===== Material
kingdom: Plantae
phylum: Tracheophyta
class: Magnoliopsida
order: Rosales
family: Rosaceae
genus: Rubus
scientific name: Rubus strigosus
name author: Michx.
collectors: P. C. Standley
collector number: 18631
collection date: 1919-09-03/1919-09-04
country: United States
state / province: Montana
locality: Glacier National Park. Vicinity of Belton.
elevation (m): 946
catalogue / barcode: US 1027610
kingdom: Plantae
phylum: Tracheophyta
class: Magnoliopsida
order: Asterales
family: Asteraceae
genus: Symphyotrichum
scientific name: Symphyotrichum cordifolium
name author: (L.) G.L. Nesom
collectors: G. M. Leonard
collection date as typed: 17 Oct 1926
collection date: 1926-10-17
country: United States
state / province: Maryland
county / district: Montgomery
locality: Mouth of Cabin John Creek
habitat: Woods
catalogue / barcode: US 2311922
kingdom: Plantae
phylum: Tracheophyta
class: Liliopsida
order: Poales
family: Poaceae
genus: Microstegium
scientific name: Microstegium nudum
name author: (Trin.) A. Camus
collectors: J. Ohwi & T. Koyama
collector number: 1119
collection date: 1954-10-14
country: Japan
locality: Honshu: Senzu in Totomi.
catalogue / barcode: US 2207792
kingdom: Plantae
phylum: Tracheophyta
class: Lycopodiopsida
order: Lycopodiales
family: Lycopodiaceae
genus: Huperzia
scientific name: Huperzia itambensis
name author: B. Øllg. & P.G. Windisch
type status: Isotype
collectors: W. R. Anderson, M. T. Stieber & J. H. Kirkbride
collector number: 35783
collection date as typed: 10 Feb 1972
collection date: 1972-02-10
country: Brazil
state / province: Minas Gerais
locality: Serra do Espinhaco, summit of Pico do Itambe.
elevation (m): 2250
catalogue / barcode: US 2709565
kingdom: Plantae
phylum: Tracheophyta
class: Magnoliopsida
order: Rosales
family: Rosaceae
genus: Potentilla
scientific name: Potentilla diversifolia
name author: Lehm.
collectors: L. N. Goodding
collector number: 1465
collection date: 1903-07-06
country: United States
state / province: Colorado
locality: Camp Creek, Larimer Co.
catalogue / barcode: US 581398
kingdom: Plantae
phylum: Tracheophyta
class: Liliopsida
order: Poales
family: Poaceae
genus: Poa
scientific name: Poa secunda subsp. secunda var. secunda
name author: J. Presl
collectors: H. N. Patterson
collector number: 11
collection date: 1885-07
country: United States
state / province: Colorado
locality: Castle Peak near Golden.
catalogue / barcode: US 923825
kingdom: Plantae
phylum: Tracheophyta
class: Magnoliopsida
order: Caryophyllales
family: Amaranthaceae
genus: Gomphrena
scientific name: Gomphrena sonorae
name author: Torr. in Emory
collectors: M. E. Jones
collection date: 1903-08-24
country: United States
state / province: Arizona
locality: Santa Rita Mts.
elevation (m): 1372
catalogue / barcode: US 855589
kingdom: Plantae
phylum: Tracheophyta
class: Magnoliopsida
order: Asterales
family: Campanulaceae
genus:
==========
Request: Output every line of the data above without changing a single character.

Task response:
kingdom: Plantae
phylum: Tracheophyta
class: Magnoliopsida
order: Rosales
family: Rosaceae
genus: Rubus
scientific name: Rubus strigosus
name author: Michx.
collectors: P. C. Standley
collector number: 18631
collection date: 1919-09-03/1919-09-04
country: United States
state / province: Montana
locality: Glacier National Park. Vicinity of Belton.
elevation (m): 946
catalogue / barcode: US 1027610
kingdom: Plantae
phylum: Tracheophyta
class: Magnoliopsida
order: Asterales
family: Asteraceae
genus: Symphyotrichum
scientific name: Symphyotrichum cordifolium
name author: (L.) G.L. Nesom
collectors: G. M. Leonard
collection date as typed: 17 Oct 1926
collection date: 1926-10-17
country: United States
state / province: Maryland
county / district: Montgomery
locality: Mouth of Cabin John Creek
habitat: Woods
catalogue / barcode: US 2311922
kingdom: Plantae
phylum: Tracheophyta
class: Liliopsida
order: Poales
family: Poaceae
genus: Microstegium
scientific name: Microstegium nudum
name author: (Trin.) A. Camus
collectors: J. Ohwi & T. Koyama
collector number: 1119
collection date: 1954-10-14
country: Japan
locality: Honshu: Senzu in Totomi.
catalogue / barcode: US 2207792
kingdom: Plantae
phylum: Tracheophyta
class: Lycopodiopsida
order: Lycopodiales
family: Lycopodiaceae
genus: Huperzia
scientific name: Huperzia itambensis
name author: B. Øllg. & P.G. Windisch
type status: Isotype
collectors: W. R. Anderson, M. T. Stieber & J. H. Kirkbride
collector number: 35783
collection date as typed: 10 Feb 1972
collection date: 1972-02-10
country: Brazil
state / province: Minas Gerais
locality: Serra do Espinhaco, summit of Pico do Itambe.
elevation (m): 2250
catalogue / barcode: US 2709565
kingdom: Plantae
phylum: Tracheophyta
class: Magnoliopsida
order: Rosales
family: Rosaceae
genus: Potentilla
scientific name: Potentilla diversifolia
name author: Lehm.
collectors: L. N. Goodding
collector number: 1465
collection date: 1903-07-06
country: United States
state / province: Colorado
locality: Camp Creek, Larimer Co.
catalogue / barcode: US 581398
kingdom: Plantae
phylum: Tracheophyta
class: Liliopsida
order: Poales
family: Poaceae
genus: Poa
scientific name: Poa secunda subsp. secunda var. secunda
name author: J. Presl
collectors: H. N. Patterson
collector number: 11
collection date: 1885-07
country: United States
state / province: Colorado
locality: Castle Peak near Golden.
catalogue / barcode: US 923825
kingdom: Plantae
phylum: Tracheophyta
class: Magnoliopsida
order: Caryophyllales
family: Amaranthaceae
genus: Gomphrena
scientific name: Gomphrena sonorae
name author: Torr. in Emory
collectors: M. E. Jones
collection date: 1903-08-24
country: United States
state / province: Arizona
locality: Santa Rita Mts.
elevation (m): 1372
catalogue / barcode: US 855589
kingdom: Plantae
phylum: Tracheophyta
class: Magnoliopsida
order: Asterales
family: Campanulaceae
genus:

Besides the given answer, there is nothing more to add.